Abusata dallo zio, lo denuncia 6 anni dopo per salvare la sorella. I giudici: il tempo non cancella la violenza
L’orrore di uno stupro non ha una data di scadenza che lo legittimi. Lo ha imparato a sua spese l’uomo condannato a Perugia per violenza sessuale in primo grado qualche mese fa, al termine di un iter giudiziario partito dopo la denuncia presentata dalla nipote della compagna. Una ragazzina di cui l’imputato ha abusato 6 anni fa e che, con un coraggio e un dolore che il tempo non ha certo cancellato, ma forse amplificato, si è tenuta tutto dentro per non turbare gli equilibri della famiglia. A distanza di tempo, però, la paura che la stessa sorte potesse essere riservata alla sorellina, ha indotto la vittima a parlare. A denunciare. E a tirare fuori quel coacervo di dolore, frustrazione e terrore, custoditi in segreto così a lungo. E con la denuncia che ha inchiodato l’uomo alle sue responsabilità, è arrivata anche la sentenza di condanna in primo grado.

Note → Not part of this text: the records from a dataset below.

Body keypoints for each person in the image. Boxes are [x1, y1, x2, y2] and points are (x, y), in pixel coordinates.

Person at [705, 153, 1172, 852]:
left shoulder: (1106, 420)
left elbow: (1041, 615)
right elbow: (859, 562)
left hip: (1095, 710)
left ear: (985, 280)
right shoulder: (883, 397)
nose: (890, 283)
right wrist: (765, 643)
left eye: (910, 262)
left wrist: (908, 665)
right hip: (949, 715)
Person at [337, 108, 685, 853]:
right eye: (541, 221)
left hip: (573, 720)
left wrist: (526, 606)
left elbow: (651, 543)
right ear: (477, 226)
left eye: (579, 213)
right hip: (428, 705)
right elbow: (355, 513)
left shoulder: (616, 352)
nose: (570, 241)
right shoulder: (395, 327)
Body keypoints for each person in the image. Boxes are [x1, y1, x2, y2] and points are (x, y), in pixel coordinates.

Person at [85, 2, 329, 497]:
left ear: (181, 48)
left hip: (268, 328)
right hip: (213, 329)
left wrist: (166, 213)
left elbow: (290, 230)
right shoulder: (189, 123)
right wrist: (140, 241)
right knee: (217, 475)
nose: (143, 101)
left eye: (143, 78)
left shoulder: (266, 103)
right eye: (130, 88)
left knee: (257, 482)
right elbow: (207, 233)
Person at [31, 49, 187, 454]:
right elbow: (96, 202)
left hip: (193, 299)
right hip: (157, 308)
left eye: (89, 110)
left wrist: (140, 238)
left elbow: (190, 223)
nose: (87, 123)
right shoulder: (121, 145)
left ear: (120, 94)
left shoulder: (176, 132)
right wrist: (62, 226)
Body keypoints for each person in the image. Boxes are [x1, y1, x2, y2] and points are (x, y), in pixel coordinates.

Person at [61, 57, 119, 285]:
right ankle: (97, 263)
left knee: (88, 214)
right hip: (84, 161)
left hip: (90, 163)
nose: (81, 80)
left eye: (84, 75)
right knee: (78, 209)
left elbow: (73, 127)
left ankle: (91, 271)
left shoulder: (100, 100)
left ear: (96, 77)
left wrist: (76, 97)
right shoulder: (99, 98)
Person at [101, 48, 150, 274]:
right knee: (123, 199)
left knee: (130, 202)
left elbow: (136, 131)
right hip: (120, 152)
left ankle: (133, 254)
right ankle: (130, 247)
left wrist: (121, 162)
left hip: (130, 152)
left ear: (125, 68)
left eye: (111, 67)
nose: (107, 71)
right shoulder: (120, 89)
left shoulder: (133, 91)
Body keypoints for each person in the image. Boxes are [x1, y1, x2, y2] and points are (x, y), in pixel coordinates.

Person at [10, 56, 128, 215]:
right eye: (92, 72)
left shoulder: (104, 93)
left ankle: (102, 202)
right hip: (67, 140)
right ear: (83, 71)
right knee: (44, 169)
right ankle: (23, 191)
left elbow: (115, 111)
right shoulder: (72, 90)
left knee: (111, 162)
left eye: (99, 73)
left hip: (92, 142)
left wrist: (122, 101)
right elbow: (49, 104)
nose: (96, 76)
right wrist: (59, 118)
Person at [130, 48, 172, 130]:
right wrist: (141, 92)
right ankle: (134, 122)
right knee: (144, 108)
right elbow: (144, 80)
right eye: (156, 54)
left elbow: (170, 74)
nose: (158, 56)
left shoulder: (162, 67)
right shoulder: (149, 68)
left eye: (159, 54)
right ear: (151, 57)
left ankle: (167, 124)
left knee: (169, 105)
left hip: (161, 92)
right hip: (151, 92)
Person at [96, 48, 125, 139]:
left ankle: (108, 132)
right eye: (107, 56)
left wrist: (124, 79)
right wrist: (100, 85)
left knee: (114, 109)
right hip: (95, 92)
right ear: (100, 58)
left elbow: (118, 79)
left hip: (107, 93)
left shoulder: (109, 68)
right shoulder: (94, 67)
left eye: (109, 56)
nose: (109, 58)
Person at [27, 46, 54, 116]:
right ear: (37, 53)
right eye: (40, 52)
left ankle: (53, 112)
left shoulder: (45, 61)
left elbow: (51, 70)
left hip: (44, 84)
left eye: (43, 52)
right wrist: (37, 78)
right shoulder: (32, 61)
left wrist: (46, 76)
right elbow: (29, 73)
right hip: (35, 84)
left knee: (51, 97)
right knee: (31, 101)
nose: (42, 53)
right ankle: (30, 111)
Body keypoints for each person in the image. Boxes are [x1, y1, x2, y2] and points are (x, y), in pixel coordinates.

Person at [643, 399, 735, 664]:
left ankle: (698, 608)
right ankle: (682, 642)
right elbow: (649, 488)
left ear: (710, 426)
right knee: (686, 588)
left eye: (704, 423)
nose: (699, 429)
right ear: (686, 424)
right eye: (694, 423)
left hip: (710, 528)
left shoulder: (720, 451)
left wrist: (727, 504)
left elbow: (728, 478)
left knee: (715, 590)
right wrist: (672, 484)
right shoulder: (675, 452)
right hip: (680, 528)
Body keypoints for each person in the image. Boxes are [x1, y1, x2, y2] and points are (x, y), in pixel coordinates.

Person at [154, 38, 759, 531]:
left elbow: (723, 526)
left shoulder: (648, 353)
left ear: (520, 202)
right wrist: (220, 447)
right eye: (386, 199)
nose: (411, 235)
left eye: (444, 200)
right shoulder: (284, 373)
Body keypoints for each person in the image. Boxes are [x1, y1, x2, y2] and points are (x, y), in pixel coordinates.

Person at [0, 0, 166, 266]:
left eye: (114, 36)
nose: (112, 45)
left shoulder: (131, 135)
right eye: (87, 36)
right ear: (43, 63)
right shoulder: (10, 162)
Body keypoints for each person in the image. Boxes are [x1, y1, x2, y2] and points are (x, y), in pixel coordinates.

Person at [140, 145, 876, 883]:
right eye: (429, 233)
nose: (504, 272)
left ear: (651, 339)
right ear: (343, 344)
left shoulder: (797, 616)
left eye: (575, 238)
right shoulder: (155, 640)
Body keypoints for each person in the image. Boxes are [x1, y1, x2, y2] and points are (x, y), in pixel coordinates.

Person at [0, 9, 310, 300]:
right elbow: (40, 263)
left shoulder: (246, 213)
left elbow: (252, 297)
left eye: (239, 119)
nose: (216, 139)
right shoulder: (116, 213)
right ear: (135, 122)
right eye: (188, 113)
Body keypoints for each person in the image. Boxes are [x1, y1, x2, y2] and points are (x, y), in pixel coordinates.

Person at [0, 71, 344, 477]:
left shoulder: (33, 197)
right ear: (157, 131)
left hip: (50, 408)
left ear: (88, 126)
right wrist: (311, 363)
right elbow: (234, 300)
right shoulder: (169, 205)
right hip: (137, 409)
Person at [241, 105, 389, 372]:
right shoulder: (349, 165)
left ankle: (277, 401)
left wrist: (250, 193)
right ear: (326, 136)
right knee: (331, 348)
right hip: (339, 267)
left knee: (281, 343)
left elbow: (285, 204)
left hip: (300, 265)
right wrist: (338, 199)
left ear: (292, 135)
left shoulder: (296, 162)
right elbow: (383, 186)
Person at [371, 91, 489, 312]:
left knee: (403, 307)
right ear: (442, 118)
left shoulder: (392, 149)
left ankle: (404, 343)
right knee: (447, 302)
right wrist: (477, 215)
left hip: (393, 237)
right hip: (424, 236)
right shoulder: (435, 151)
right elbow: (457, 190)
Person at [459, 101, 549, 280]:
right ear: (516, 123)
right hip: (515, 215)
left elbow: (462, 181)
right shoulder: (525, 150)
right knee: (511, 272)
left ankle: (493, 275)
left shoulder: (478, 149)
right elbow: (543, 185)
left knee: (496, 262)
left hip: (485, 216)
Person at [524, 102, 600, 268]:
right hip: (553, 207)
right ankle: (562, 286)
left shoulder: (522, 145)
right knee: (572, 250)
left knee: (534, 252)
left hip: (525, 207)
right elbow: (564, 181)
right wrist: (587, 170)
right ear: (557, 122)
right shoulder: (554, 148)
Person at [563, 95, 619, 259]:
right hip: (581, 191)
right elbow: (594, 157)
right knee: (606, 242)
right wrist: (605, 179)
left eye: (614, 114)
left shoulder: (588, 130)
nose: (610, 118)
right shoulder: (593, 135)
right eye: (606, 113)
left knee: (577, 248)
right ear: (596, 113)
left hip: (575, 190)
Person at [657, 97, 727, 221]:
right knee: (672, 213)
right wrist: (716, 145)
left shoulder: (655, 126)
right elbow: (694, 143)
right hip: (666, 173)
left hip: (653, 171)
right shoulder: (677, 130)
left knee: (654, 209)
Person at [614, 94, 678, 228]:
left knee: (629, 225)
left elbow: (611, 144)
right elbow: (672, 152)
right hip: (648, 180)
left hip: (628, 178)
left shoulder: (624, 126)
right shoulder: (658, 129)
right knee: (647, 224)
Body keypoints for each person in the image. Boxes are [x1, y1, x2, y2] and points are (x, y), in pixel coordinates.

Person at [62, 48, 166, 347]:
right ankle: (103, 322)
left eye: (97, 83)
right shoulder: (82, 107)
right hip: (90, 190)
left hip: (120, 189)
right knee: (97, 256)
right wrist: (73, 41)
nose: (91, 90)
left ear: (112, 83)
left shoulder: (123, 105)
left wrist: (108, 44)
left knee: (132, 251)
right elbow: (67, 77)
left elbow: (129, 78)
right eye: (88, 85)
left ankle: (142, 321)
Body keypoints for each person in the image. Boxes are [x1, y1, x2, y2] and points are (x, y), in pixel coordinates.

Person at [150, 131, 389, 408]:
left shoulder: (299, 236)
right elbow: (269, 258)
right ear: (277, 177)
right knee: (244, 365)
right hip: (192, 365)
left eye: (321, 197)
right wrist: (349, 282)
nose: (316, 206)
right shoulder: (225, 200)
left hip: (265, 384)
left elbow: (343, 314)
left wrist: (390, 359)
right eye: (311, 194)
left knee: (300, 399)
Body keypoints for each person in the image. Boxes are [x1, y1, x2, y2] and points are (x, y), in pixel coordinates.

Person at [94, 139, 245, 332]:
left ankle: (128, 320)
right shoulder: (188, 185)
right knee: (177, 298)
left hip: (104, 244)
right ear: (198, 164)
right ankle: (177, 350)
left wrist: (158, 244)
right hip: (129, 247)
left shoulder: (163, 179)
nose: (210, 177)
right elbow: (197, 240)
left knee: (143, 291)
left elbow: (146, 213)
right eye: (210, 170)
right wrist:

Perugia, abusata dallo zio, denuncia l’orrore subìto 6 anni dopo
L’orco a questo punto non si è dato per vinto e ha comunque deciso di ricorrere in appello, con una strategia difensiva affidata ai suoi legali che ha puntato tutto sulla non attendibilità delle accuse della giovane vittima. I giudici alle prese con il caso per il secondo grado di giudizio, però, hanno respinto l’impianto difensivo dell’uomo. E in una sentenza che parla chiaro, hanno confermato il giudizio precedente e messo nero su bianco che, come riporta Il Messaggero che cita stralci della sentenza «depositata lo scorso mese di luglio e comparsa nell’ultimo notiziario penale della Corte d’appello-procura generale», «l’attendibilità della persona offesa dal delitto di violenza sessuale non è compromessa dal decorso di tanti anni dal momento in cui erano iniziate le condotte illecite, al momento della denuncia dei fatti».
La vittima ha rotto il suo doloroso silenzio per paura che la sorella potesse subire la stessa sorte
Ed è solo la premessa. Perché proseguendo nella loro disamina, e andando dritto al punto su cui la difesa dell’imputato ha fatto leva – ossia che la denuncia dei fatti è arrivata soltanto sei anni dopo l’inizio delle violenze – i magistrati della Corte d’Appello hanno rispedito al mittente recriminazioni ed escatomage difensivi, asserendo che «il decorso di tale termine non fosse indicativo dell’insussistenza delle condotte contestate, asseritamente frutto dell’immaginazione della persona offesa. Quanto piuttosto della volontà della ragazza di non sconvolgere gli equilibri familiari. Desiderio che era stato poi superato dal timore che l’imputato potesse commettere le stesse condotte nei confronti della sorella minore della vittima. E che l’aveva indotta alla divulgazione dei fatti».
Lo zio orco condannato in primo grado e dalla Corte d’Appello
Pertanto, ancora una volta, la denuncia della vittima è stata giudicata credibile e l’orco condannato anche in appello. E la dolorosa verità che la giovane ha custodito con sofferenza nel silenzio, è venuta alla luce in tutto i suo orrore, accreditata da ben due sentenze.